Football games are played once a week. There are 16 games a year. I'm not even remotely following at all how you can compare the two leagues and playoff systems. It is physically impossible to play a home and away series. The idea of not having any road games in baseball playoffs is certainly a head scratcher.
How is not having the first and last game at home a benefit for the division winners and team with the best record? How is it not an incentive to win the division when a WC team has to blow their top pitcher?
Call me lost.
Two 97+ win teams in a do-or-die, great bullpens, overpowering starters, plenty of pop--hard to believe that game wouldn't be tense. A 4-0 lead is not a blowout, especially in that situation and with the Cubs' young bullpen. Not only would a defensive play here or there make a difference, but you get the win there also on the home plate umps strike zone (generous strike calls for Arrieta, including a couple Ks), and on Schwarber sitting on the right pitch at the right time.
I just noticed the Dodger's payroll today. It is just absurd. $300,000,000+!!
Here is where just some of their money is for 2015:
Carl Crawford $20MM
Brandon McCarthy $17MM
Bronson Arroyo $3.5MM
Darwin B $2.2MM
Dan Haren $10MM
Matt Kemp $18MM
Brian Wilson $10MM
Ryan Webb $2.2MM
Dee Gordon $2.5MM
So I think tomorrow will be the most important test of how far we can go. We can win it all with two pitchers since Arietta has shown he can carry over his success to the post season. If Lester can be dominant also then I think we can go far no matter how Hendricks or Hammel do.
And in terms of pitching just went through to see how we could maximize Lester and Arietta and came up with this (Lester would be going on 4 days rest three times and Arietta twice):
i still can't believe that crawford contract (7/142). all that loot and years for a LF'r who's entire hitting game revolves around his legs and line-drive power. those triples that raised his value are deceptive as hell to his true power, but it helped him get paid.
there's also pause about a guy who's ob% is almost totally driven by hits rather than walks.
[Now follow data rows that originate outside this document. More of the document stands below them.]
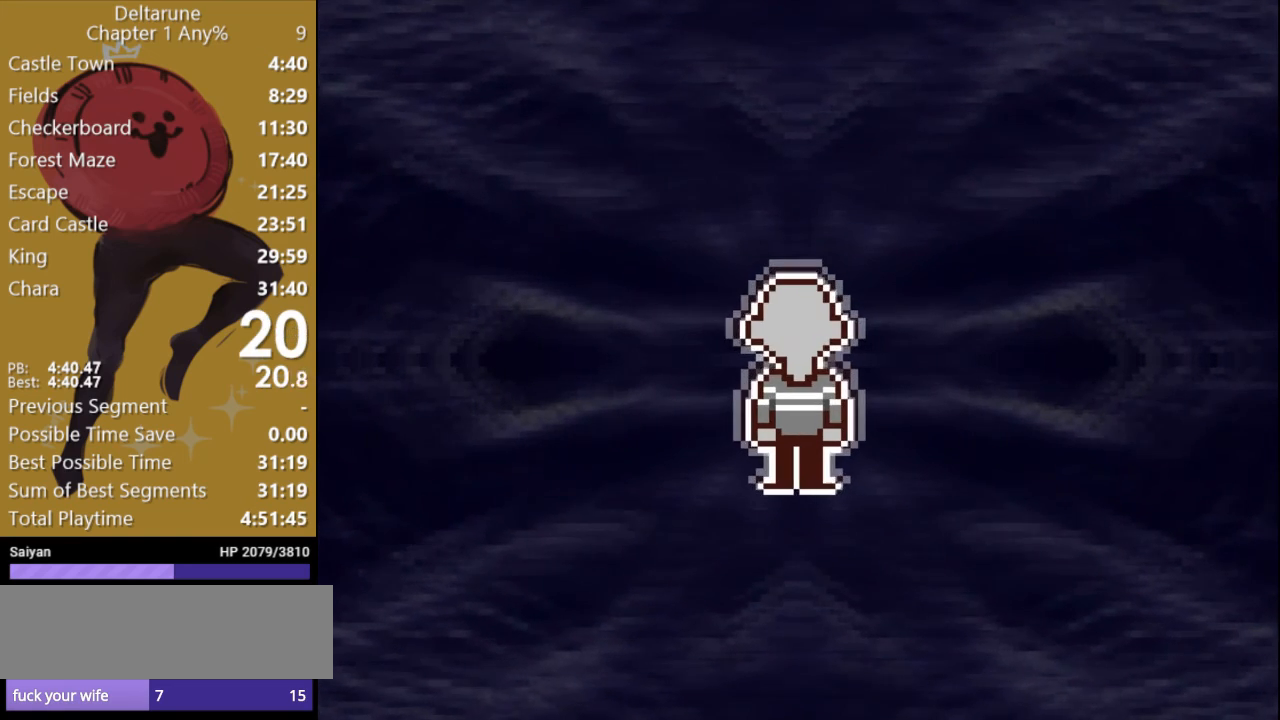
{"keys": ["x"], "events": [[33, "return", "up"], [100, "return", "down"], [167, "return", "up"], [267, "return", "down"], [300, "return", "up"], [400, "return", "down"], [467, "return", "up"]]}
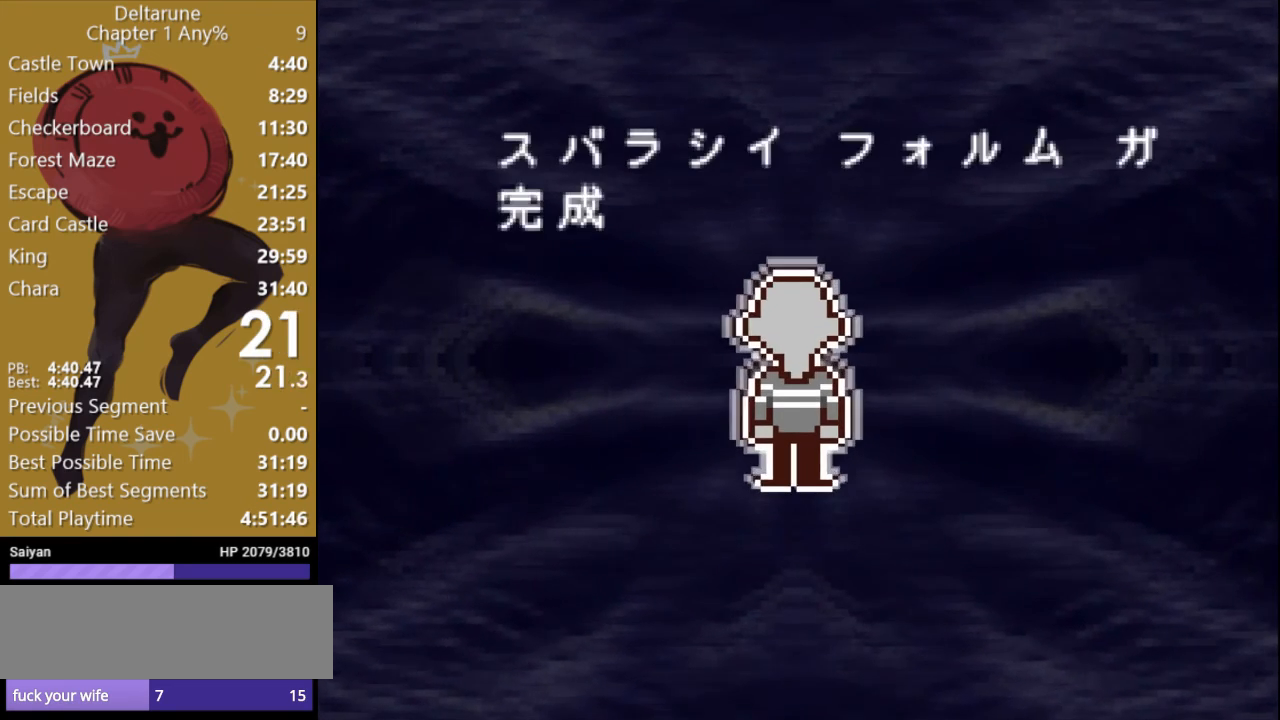
{"keys": ["x"], "events": [[33, "return", "down"], [100, "return", "up"], [200, "return", "down"], [300, "return", "up"], [367, "return", "down"], [433, "return", "up"]]}
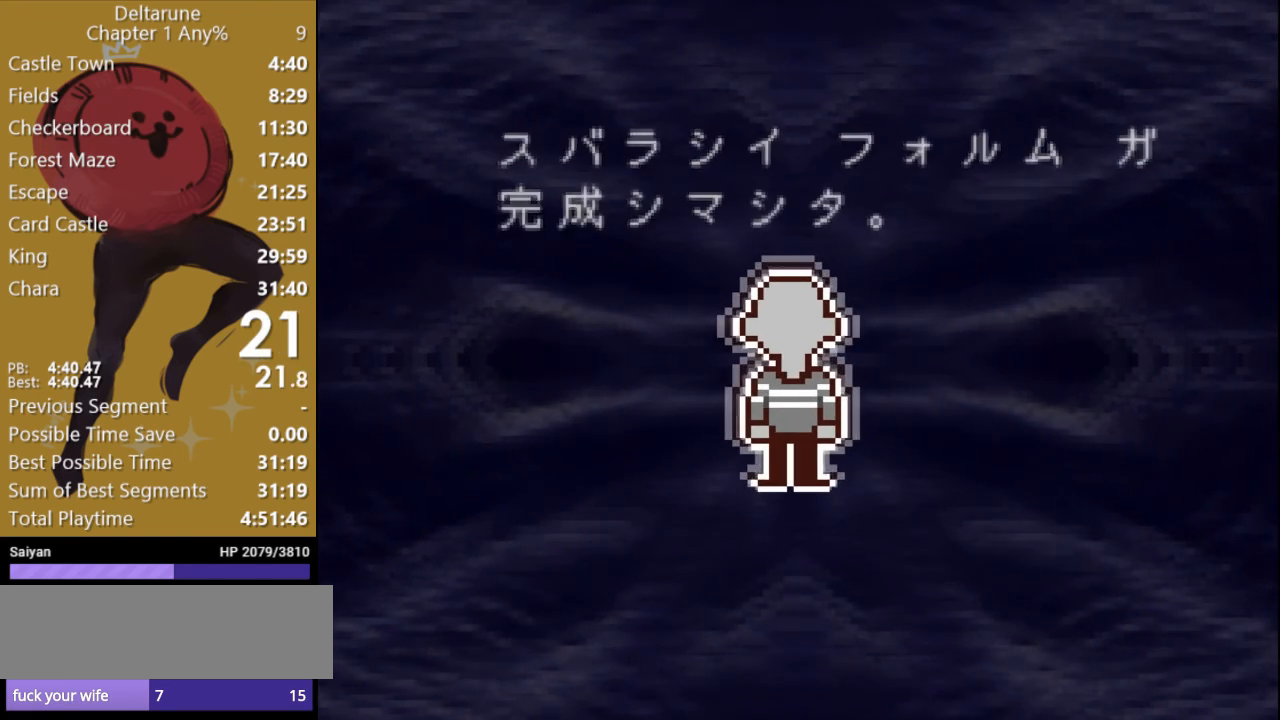
{"keys": ["return", "x"], "events": [[33, "return", "down"], [100, "return", "up"], [167, "return", "down"], [233, "return", "up"], [333, "return", "down"], [400, "return", "up"], [467, "return", "down"]]}
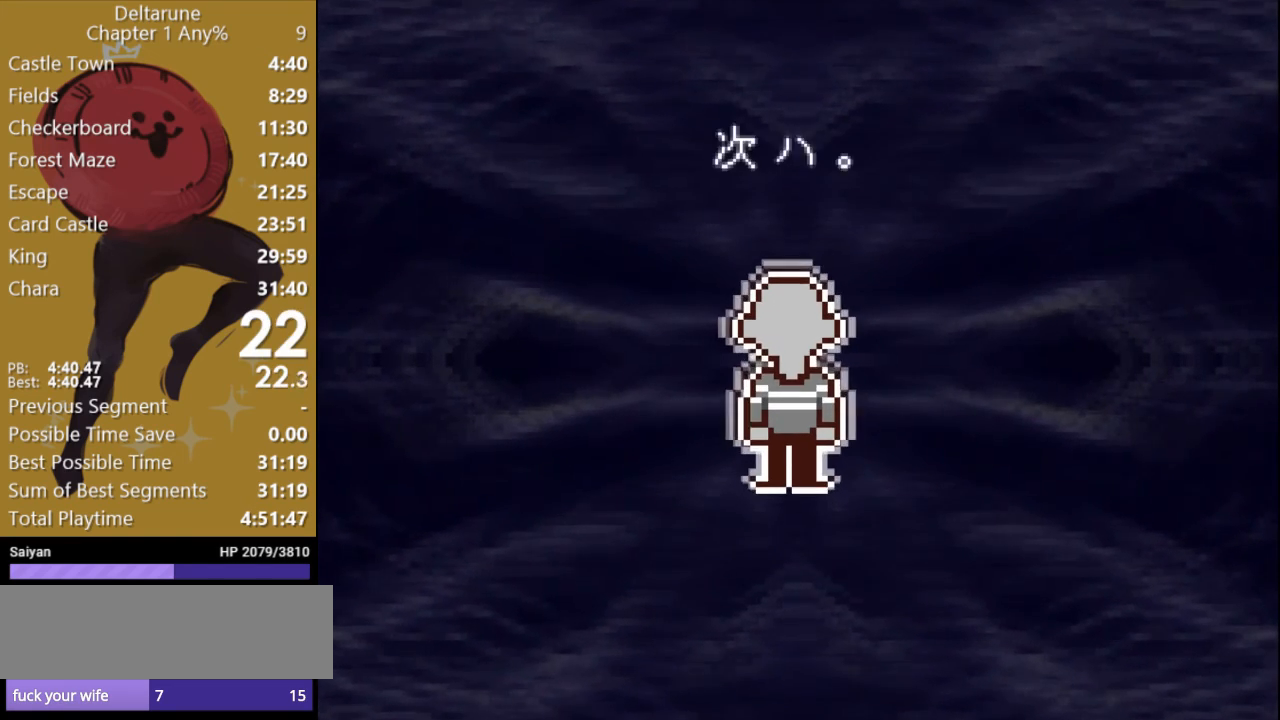
{"keys": ["return", "x"], "events": [[33, "return", "up"], [133, "return", "down"], [167, "return", "up"], [267, "return", "down"], [367, "return", "up"], [433, "return", "down"]]}
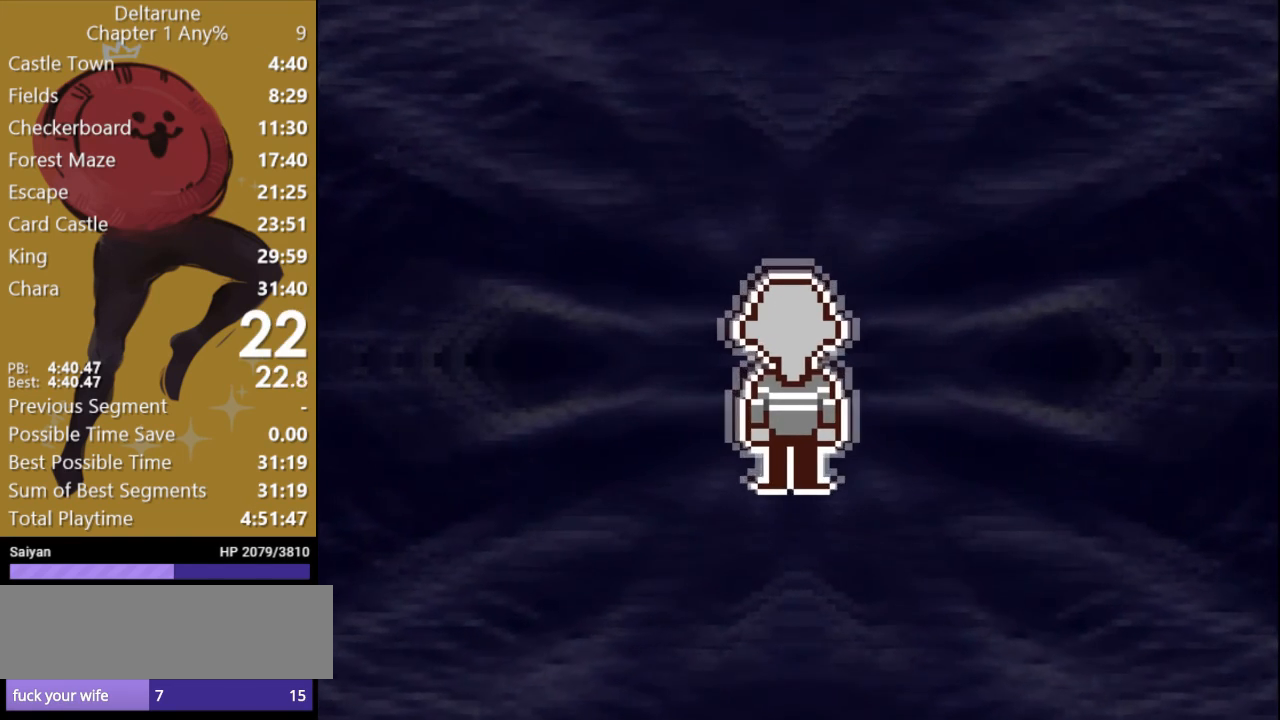
{"keys": ["x"], "events": [[33, "return", "up"], [100, "return", "down"], [167, "return", "up"], [233, "return", "down"], [300, "return", "up"], [367, "return", "down"], [467, "return", "up"]]}
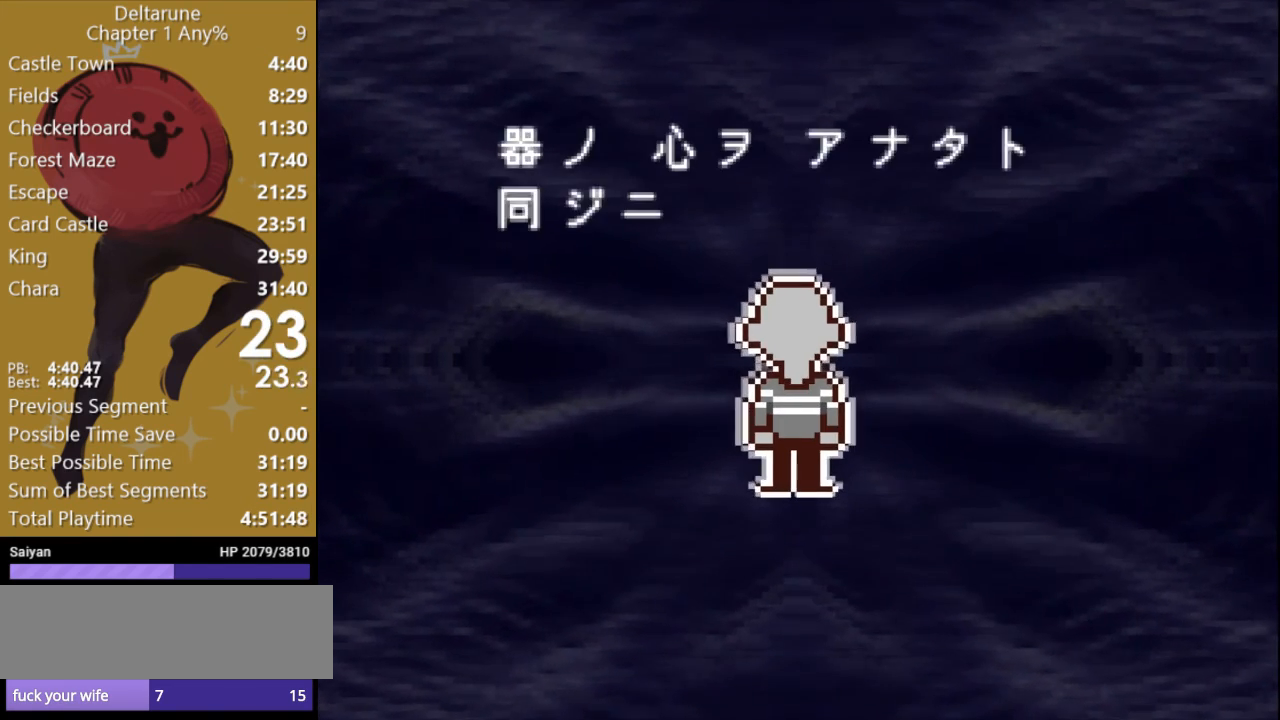
{"keys": ["return", "x"], "events": [[33, "return", "down"], [100, "return", "up"], [167, "return", "down"], [233, "return", "up"], [333, "return", "down"], [433, "return", "up"], [500, "return", "down"]]}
BOS got lucky unloading that crap deal.
I think the Cubs take Berry and Soler off playoff roster and add Hammel & Ramirez. Believe Maddon will find Denorfia & Jackson defense too hard to lose.
O & B: I like the one-game Wild Card heart attack game, but I'd actually like to see a best two-out-of-three LDS played in the home parks of the two division winners with the best records, and then the LCS as a best two-out-of-three in the home park of the division winner left standing with the best record, and then let's get to the World Series already.
I...don't know. If chanting would help the Cubs beat the Cardinals in the next series or ultimately the World Series I think I'd be ok with it lol. I'm not supportive of saying insulting things to opposing fans or throwing things but loud noise and chanting seems appropriate to me.
I also grew up in France though and that kind of thing is par for the course at soccer and rugby matches and I love it. I find crowds too passive here.
Enjoyable read on David Ross.
Er, they won the first one. My bad. Carry on.
With last night's win in Pittsburgh, the Cubs have tied the Pirates with 98 wins, and are only 2-1/2 games behind the Cardinals. No reason why the Cubs can't finish the post-season with the best winning percentage in baseball (regular season & post-season combined).
BOB: I doubt very much that Matt Szczur will be on the Cubs LDS roster.
If he wasn't on the Wild Card roster (when the Cubs went with 15 position players), he won't be on the LDS roster (when the Cubs will go with 13 or 14 position players).
As it is, at least one of the three RH hitting outfielders who were on the Cubs WC roster (Denorfia, Jackson, and Soler) could get bumped off the LDS roster (probably Soler).